The lines to extract run from the first line of the material below to the line containing "X138438500Y-48962000D03*", both included; leave the pictures behind.

| Materials provided |
'''

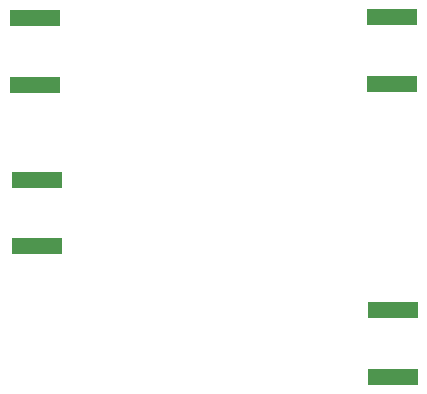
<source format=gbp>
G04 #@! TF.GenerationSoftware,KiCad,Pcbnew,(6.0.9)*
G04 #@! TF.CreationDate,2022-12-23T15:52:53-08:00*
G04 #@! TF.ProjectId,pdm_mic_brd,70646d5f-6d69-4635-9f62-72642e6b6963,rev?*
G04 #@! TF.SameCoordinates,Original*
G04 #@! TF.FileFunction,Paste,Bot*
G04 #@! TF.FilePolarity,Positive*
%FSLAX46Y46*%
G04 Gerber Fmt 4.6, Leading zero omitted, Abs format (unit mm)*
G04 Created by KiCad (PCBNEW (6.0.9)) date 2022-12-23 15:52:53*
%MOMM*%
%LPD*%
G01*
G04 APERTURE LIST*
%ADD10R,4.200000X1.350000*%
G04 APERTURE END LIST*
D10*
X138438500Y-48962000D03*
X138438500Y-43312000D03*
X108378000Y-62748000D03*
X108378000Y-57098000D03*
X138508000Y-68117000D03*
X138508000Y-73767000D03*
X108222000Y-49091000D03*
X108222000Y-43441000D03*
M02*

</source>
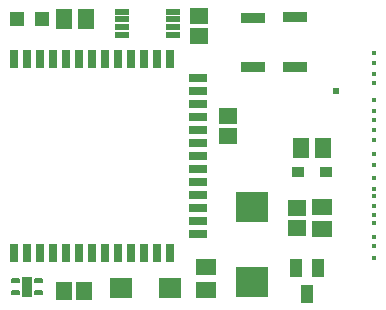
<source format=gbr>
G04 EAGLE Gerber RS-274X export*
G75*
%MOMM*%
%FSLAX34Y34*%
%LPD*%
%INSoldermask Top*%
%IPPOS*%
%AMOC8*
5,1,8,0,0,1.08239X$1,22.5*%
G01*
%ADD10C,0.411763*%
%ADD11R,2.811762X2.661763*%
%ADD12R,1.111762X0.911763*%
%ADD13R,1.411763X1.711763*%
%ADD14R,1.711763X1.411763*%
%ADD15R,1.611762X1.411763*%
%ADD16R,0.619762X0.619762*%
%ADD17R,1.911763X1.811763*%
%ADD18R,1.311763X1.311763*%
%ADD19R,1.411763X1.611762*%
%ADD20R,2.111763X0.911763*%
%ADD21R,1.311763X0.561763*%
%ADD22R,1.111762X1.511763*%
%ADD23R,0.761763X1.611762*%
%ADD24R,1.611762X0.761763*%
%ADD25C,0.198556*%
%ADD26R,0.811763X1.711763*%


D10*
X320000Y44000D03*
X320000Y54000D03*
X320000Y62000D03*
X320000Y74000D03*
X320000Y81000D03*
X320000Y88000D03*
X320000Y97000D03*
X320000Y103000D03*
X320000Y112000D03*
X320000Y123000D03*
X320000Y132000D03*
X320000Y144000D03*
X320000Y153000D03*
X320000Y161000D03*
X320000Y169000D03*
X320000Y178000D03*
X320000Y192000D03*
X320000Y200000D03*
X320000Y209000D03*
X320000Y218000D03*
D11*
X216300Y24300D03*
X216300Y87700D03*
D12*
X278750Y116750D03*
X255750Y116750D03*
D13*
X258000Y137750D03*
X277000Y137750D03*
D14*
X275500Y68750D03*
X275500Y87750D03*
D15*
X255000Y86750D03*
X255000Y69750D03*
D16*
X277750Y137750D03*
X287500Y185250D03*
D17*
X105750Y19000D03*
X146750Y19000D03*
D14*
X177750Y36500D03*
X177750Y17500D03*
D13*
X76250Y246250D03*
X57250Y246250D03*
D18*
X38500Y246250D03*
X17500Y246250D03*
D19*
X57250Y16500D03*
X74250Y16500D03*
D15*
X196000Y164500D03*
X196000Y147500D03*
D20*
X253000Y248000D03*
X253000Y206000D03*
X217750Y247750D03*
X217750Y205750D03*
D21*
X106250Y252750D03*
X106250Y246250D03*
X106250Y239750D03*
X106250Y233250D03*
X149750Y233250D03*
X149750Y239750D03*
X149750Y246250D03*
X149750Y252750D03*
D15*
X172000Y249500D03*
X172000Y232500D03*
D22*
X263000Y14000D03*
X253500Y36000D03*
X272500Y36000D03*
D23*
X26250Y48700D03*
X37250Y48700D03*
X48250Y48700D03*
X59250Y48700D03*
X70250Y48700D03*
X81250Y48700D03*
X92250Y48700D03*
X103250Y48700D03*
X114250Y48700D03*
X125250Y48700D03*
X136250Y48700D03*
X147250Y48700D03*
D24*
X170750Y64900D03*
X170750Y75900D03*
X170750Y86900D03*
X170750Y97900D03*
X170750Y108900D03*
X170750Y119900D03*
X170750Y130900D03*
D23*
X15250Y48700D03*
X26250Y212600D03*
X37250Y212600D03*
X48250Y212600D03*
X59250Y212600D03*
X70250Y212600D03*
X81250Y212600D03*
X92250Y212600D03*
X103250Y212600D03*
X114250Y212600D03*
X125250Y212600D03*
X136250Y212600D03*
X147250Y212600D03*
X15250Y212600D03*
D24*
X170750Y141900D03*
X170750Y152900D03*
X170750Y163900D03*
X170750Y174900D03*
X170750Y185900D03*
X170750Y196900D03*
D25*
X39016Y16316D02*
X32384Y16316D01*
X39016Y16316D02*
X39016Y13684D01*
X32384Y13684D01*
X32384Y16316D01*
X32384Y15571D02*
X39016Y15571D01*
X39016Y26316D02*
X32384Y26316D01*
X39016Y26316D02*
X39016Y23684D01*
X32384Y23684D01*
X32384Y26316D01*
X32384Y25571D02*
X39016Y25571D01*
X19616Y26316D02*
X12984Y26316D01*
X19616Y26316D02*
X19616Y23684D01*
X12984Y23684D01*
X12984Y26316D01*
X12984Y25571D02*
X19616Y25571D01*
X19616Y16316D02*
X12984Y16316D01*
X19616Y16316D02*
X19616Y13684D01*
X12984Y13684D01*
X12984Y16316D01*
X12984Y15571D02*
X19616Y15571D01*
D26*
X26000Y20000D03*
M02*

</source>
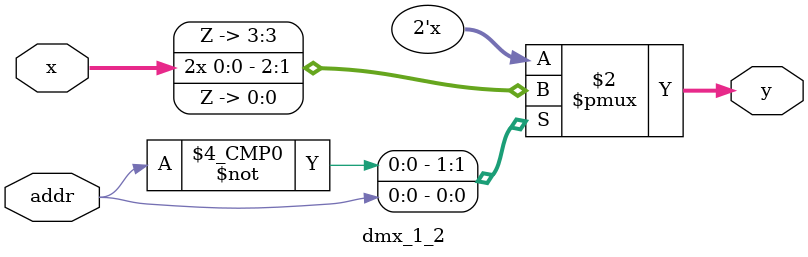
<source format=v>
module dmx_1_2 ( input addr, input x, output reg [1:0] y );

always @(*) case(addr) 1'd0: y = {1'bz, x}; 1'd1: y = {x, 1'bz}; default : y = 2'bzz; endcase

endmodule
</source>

'''

| Task output |
<source format=gbp>
G04 #@! TF.GenerationSoftware,KiCad,Pcbnew,(6.0.9)*
G04 #@! TF.CreationDate,2022-12-23T15:52:53-08:00*
G04 #@! TF.ProjectId,pdm_mic_brd,70646d5f-6d69-4635-9f62-72642e6b6963,rev?*
G04 #@! TF.SameCoordinates,Original*
G04 #@! TF.FileFunction,Paste,Bot*
G04 #@! TF.FilePolarity,Positive*
%FSLAX46Y46*%
G04 Gerber Fmt 4.6, Leading zero omitted, Abs format (unit mm)*
G04 Created by KiCad (PCBNEW (6.0.9)) date 2022-12-23 15:52:53*
%MOMM*%
%LPD*%
G01*
G04 APERTURE LIST*
%ADD10R,4.200000X1.350000*%
G04 APERTURE END LIST*
D10*
X138438500Y-48962000D03*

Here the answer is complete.